Hong bak is a nyonya dish. The key ingredient is cekur, it releases a unique aroma. This is a fushion dish of Malay, Indian and Chinese.

cooking - sambal belacan

Getting myself a granite mortal from Pulau Tikus wet market. Pounded sambal belacan. It was my frequent task during primary school time. Mom loves sambal belacan. Practice makes perfect. Pound the chilies and Belacan with love. One of my friend told me, sambal belacan I gave is finished with one meal. Glad to hear that.

Friday 22 May 2015

cooking - claypot Curry Fish Head Penang Style

Spices: cook 7-8 dry chilies to soft then remove excess seeds. ready to blend with 2-3 fresh chilies with some water, then blend to "chilies giring". Can do more then standby in fridge for cooking. Blend chillies giring, shallot, garlic, ginger, onion, lemongrass n tumeric to spice paste. Tumis this spices with oil & salt till "pecah  minyak". Added fresh green chillies, fresh tomato wedges & lemongrass stick. While stirring, added tamarind water (juice tamarind paste with water). I can see supermarket has tamarind paste in bottle nowadays, can try. Added the rest of vegetable eg. Cucumber remove seed, onion wedges shape, lady fingers, egg plant to the gravy then simmer at low heat. After soften, remove them to a temporary plate so you will have space for fish. Added salt and brown sugar. Time to cook fish head in a separate pot using water, salt and ginger slice. Not more then 2 minutes. Purpose remove the fishy smell in case. Transfer fish head to curry cook for 2 minutes each side.
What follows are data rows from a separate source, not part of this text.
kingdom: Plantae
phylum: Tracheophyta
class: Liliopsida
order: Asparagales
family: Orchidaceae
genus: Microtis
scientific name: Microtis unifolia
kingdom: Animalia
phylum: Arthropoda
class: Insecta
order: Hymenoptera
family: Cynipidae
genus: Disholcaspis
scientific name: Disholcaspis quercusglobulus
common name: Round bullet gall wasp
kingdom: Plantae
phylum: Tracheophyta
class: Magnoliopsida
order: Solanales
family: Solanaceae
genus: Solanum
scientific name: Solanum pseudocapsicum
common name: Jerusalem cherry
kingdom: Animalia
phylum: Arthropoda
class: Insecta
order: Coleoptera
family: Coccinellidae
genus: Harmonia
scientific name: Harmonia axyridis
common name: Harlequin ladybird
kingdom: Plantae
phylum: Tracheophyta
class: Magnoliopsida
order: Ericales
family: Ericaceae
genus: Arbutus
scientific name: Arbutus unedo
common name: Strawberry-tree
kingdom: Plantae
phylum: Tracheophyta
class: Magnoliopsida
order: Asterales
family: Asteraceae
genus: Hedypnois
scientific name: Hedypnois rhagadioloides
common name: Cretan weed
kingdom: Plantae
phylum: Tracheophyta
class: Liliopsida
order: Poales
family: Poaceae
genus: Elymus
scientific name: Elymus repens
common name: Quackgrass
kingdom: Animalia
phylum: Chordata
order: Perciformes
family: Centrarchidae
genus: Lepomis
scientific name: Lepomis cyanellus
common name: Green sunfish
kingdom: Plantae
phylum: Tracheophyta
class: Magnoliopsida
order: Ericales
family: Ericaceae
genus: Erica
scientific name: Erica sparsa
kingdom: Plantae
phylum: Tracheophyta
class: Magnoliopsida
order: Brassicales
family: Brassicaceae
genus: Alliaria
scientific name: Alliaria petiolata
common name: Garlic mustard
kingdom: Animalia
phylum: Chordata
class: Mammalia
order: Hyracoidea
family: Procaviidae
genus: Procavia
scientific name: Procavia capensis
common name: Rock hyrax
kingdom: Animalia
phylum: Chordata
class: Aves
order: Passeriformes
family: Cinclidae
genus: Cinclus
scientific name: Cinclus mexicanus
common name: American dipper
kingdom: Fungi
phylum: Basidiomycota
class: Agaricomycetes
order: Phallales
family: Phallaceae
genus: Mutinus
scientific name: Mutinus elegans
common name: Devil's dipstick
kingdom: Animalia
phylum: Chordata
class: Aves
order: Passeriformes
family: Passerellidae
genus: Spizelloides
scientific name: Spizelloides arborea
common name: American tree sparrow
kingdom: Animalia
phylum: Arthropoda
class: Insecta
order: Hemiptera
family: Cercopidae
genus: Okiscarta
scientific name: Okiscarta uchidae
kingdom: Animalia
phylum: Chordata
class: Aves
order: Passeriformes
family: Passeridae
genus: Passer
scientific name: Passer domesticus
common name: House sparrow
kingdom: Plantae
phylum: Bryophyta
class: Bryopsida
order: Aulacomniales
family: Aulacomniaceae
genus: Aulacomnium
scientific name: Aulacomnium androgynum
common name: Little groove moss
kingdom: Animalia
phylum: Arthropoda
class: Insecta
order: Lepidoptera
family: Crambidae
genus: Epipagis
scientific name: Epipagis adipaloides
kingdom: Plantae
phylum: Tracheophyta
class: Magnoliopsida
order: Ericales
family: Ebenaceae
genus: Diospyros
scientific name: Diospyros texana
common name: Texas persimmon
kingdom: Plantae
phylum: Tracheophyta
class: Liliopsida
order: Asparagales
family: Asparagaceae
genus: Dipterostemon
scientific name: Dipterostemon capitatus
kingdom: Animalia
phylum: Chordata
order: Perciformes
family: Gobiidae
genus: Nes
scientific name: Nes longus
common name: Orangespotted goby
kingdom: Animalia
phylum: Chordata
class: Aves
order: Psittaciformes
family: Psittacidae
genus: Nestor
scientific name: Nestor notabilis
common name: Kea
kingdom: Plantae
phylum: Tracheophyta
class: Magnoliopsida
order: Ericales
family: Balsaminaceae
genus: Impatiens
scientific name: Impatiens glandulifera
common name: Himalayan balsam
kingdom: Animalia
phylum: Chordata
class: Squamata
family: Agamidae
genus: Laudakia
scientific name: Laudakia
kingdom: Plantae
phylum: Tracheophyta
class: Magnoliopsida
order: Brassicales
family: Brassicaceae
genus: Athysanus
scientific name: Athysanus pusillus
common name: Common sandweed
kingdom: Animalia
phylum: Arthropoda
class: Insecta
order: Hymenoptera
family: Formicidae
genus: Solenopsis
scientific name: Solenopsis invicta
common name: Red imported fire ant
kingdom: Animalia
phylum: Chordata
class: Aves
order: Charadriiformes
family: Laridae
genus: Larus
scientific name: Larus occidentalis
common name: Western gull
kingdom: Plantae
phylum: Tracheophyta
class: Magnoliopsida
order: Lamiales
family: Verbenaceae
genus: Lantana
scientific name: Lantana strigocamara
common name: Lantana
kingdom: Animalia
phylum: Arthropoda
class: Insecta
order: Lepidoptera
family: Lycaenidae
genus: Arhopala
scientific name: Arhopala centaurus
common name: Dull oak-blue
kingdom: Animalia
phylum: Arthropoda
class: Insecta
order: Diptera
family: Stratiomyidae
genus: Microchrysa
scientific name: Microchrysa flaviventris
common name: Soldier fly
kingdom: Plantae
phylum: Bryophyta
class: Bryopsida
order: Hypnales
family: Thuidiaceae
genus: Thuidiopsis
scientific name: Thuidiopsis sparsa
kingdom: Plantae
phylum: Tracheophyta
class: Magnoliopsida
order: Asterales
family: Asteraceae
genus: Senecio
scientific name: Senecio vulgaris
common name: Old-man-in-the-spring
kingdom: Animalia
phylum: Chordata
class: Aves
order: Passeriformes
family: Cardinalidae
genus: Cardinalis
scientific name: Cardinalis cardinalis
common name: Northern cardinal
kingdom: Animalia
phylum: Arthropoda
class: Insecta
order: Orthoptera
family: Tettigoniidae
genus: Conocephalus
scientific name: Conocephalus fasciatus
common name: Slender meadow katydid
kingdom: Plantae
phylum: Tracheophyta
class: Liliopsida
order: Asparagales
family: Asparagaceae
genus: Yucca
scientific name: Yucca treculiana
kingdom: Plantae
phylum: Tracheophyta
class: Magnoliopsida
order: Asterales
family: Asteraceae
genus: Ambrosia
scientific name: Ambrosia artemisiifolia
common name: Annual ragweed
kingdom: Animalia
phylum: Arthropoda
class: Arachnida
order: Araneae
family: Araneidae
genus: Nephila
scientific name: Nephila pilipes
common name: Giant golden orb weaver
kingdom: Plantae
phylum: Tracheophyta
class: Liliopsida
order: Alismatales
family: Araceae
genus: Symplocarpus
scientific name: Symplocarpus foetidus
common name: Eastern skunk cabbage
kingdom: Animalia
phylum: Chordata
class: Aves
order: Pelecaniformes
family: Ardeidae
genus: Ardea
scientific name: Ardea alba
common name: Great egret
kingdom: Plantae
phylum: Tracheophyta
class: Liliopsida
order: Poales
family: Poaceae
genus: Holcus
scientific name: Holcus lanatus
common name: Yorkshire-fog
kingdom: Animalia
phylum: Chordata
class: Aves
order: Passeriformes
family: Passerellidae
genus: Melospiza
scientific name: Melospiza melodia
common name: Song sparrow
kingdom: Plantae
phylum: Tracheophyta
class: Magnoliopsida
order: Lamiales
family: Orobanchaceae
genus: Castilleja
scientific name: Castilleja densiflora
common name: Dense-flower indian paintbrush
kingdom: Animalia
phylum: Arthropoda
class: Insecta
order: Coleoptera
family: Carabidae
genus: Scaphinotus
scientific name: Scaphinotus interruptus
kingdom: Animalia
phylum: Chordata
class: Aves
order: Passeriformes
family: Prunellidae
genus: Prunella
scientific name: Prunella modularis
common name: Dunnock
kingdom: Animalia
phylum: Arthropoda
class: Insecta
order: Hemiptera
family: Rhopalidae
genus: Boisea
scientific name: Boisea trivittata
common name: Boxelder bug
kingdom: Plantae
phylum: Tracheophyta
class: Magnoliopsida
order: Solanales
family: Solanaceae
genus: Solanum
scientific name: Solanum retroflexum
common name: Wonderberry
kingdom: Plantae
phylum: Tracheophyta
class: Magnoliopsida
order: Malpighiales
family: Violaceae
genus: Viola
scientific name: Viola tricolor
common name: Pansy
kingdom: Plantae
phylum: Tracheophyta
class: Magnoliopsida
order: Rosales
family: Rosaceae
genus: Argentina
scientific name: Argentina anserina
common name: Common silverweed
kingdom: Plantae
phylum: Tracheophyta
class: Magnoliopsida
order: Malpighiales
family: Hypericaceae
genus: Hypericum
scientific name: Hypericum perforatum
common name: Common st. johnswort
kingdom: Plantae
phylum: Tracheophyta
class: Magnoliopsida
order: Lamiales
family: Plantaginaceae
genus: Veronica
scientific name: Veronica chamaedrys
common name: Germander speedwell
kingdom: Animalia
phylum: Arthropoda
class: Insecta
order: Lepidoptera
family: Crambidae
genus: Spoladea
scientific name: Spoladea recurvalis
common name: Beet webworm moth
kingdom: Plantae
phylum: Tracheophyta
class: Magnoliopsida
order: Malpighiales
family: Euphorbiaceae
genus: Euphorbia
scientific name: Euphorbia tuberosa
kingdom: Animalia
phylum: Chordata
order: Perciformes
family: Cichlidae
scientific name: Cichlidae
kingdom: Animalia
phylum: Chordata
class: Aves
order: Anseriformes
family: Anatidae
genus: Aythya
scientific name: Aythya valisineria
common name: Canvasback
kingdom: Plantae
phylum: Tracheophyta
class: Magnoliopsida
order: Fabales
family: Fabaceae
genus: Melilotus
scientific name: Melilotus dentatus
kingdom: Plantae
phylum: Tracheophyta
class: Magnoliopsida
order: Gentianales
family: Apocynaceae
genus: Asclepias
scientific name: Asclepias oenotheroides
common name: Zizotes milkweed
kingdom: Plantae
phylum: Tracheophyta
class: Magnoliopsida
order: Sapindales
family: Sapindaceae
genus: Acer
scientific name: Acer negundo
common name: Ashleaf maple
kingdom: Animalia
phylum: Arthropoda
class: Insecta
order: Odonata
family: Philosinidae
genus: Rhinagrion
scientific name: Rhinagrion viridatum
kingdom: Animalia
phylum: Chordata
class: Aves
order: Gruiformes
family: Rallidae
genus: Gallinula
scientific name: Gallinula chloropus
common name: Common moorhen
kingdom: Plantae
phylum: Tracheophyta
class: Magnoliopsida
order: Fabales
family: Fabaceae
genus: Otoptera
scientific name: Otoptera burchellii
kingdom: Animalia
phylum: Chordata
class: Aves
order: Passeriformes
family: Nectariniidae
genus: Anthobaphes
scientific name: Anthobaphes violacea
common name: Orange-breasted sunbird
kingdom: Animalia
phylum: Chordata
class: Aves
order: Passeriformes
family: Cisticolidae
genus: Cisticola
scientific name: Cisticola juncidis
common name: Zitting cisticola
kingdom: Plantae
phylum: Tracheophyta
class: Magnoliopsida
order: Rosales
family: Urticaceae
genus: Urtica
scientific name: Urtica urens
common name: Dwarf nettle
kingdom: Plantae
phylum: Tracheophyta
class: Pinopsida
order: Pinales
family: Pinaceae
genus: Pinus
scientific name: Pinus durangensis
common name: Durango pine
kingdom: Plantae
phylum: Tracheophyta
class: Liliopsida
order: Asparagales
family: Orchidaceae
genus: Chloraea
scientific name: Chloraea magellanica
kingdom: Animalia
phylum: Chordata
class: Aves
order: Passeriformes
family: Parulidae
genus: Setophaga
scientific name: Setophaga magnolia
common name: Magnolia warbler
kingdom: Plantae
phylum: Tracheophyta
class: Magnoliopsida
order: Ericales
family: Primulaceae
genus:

Added coconut milk to the consistency you prefer. (Medium heat). Add soya sauce after tasting. Added back the Vegetable from temporary plate. Then garnished tomatoes, onion sliced in ring shape, limau Kasturi juice, ginger flower n mints leave. Before serve, bring it to boiling point once.  Overall fish head cannot cook more than 12 minutes depends on the thickness. Try out.

Friday 1 May 2015

cooking - Braised Pork Knuckle with mushroom

Sautéed cinnamon stick, star anise, pepper, garlic & ginger in hot vegetable oil and sesame oil then added rock sugar. Keep stirring till rock sugar melted. Purpose to color the knuckle with caramel of rock sugar. Add in the knuckle (boil with water before that to remove blood) and mushroom. Then add soya sauce, a bit of salt, Chinese cooking wine and water to cover the knuckle. Bring them to boil for 5-10 minutes. Then lower the flame to lowest heat and cover the pot lid. Simmer for two and a half hour.  Check time to time. Time to taste. Add soya sauce or salt if needed. 10 mins before serve added maltose to add the shine of the knuckle skin. After cook remove the knuckle and filter the gravy. Garnish the knuckle surrounded by Pak Choy (boiled in water that added salt, sugar n vegetable oil). Now, reheat the filtered gravy then pour onto the knuckle. Done.